### ASSIGNMENT
Look through the entries below and extract exactly the lines from the one containing "ПОСЛЕ АТАКИ БПЛА" through the one containing "bylo co nejbezpečnější", ends included.

### DATASET CONTENT
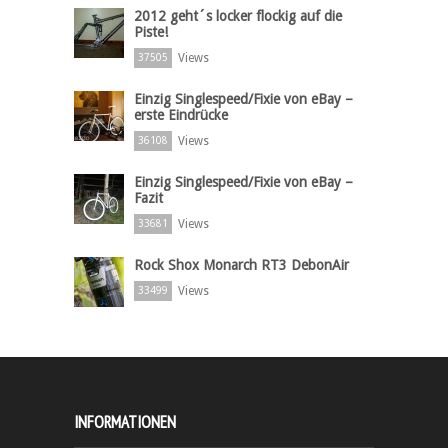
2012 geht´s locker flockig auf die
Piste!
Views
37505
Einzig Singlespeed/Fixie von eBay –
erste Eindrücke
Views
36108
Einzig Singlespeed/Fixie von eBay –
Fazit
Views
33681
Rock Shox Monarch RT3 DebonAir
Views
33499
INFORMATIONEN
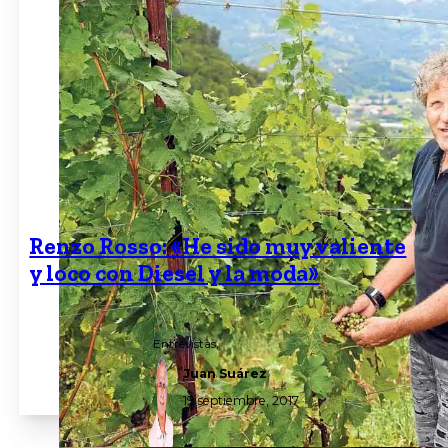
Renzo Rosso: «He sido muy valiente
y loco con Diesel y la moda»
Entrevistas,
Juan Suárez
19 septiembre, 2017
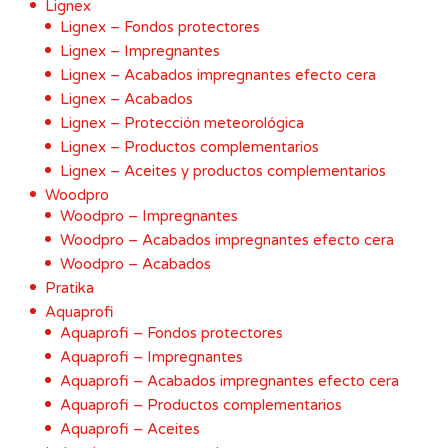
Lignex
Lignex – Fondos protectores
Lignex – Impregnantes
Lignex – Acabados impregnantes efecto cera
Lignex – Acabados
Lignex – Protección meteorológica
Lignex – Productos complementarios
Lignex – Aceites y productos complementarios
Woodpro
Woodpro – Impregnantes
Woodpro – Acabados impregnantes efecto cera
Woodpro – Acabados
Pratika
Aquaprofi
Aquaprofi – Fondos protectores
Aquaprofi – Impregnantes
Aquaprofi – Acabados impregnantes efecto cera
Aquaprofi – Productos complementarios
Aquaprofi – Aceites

==

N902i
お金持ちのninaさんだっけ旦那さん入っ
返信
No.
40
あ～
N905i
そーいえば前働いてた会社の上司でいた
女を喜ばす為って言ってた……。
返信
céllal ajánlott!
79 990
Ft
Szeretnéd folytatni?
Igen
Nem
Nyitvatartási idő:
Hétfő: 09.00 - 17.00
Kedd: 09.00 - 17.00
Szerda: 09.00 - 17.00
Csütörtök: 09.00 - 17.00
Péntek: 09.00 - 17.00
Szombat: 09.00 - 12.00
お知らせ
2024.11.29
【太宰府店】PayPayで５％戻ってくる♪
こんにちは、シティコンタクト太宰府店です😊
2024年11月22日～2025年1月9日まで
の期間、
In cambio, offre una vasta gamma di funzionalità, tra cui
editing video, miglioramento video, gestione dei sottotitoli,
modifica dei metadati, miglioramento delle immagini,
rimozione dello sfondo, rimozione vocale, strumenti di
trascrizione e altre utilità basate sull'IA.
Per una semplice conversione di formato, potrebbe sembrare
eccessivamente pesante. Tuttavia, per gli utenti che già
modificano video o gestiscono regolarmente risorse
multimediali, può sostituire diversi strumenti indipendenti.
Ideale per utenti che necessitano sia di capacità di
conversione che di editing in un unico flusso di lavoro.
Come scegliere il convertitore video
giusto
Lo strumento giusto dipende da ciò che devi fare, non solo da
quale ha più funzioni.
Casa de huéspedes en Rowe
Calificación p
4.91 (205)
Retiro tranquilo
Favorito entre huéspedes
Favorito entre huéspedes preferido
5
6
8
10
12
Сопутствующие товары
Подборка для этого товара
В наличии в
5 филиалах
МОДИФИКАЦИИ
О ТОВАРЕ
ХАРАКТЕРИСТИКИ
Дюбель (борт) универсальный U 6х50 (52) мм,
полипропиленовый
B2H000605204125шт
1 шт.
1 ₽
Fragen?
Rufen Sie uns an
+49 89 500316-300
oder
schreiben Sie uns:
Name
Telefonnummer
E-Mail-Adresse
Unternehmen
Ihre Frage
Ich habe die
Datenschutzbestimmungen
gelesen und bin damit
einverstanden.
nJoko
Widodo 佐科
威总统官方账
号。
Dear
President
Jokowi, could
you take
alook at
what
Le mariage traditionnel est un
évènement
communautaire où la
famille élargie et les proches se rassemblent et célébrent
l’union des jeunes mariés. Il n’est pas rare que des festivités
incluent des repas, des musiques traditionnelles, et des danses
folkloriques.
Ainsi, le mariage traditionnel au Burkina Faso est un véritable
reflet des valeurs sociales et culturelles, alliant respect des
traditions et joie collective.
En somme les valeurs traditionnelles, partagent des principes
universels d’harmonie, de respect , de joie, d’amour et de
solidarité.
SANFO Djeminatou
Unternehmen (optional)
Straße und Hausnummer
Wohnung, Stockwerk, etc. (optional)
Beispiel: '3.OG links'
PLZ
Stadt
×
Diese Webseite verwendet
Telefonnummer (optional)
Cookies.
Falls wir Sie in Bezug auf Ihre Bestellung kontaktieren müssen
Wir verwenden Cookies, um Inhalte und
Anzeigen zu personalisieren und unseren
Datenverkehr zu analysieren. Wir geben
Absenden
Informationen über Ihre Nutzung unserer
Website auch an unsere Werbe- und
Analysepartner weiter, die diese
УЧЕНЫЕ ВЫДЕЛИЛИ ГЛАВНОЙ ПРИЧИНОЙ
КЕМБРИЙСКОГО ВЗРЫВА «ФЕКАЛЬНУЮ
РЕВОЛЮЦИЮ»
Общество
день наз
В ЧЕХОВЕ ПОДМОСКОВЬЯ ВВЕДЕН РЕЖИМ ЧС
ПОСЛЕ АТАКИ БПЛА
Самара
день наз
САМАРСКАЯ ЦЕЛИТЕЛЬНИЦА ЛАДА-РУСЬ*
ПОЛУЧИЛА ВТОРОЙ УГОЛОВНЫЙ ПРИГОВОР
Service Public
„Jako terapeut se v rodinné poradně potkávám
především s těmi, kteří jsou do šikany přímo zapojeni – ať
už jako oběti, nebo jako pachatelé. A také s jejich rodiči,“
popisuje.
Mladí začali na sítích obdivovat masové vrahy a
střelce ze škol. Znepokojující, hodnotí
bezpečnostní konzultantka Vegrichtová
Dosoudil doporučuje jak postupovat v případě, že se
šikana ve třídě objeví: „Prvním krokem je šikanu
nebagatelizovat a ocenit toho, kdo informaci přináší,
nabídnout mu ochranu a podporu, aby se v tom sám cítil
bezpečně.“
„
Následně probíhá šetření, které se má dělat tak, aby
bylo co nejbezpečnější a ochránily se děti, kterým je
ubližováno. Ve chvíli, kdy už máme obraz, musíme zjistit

==

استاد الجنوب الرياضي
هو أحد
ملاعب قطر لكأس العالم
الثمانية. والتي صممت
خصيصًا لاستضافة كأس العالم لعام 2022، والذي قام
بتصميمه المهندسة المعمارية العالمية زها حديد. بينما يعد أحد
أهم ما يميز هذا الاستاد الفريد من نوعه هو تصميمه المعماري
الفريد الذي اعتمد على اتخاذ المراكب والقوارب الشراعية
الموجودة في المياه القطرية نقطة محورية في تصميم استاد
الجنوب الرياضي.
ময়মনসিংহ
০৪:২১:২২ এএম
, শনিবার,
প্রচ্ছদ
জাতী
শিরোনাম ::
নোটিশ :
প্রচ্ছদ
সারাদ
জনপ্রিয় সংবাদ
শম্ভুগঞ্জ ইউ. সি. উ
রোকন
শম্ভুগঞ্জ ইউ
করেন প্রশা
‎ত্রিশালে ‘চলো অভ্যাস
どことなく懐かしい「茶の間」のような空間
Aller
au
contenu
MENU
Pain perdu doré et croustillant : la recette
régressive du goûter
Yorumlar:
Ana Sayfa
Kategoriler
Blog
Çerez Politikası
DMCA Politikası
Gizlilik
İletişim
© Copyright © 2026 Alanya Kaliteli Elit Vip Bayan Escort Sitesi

### EXERCISE RESPONSE
ПОСЛЕ АТАКИ БПЛА
Самара
день наз
САМАРСКАЯ ЦЕЛИТЕЛЬНИЦА ЛАДА-РУСЬ*
ПОЛУЧИЛА ВТОРОЙ УГОЛОВНЫЙ ПРИГОВОР
Service Public
„Jako terapeut se v rodinné poradně potkávám
především s těmi, kteří jsou do šikany přímo zapojeni – ať
už jako oběti, nebo jako pachatelé. A také s jejich rodiči,“
popisuje.
Mladí začali na sítích obdivovat masové vrahy a
střelce ze škol. Znepokojující, hodnotí
bezpečnostní konzultantka Vegrichtová
Dosoudil doporučuje jak postupovat v případě, že se
šikana ve třídě objeví: „Prvním krokem je šikanu
nebagatelizovat a ocenit toho, kdo informaci přináší,
nabídnout mu ochranu a podporu, aby se v tom sám cítil
bezpečně.“
„
Následně probíhá šetření, které se má dělat tak, aby
bylo co nejbezpečnější a ochránily se děti, kterým je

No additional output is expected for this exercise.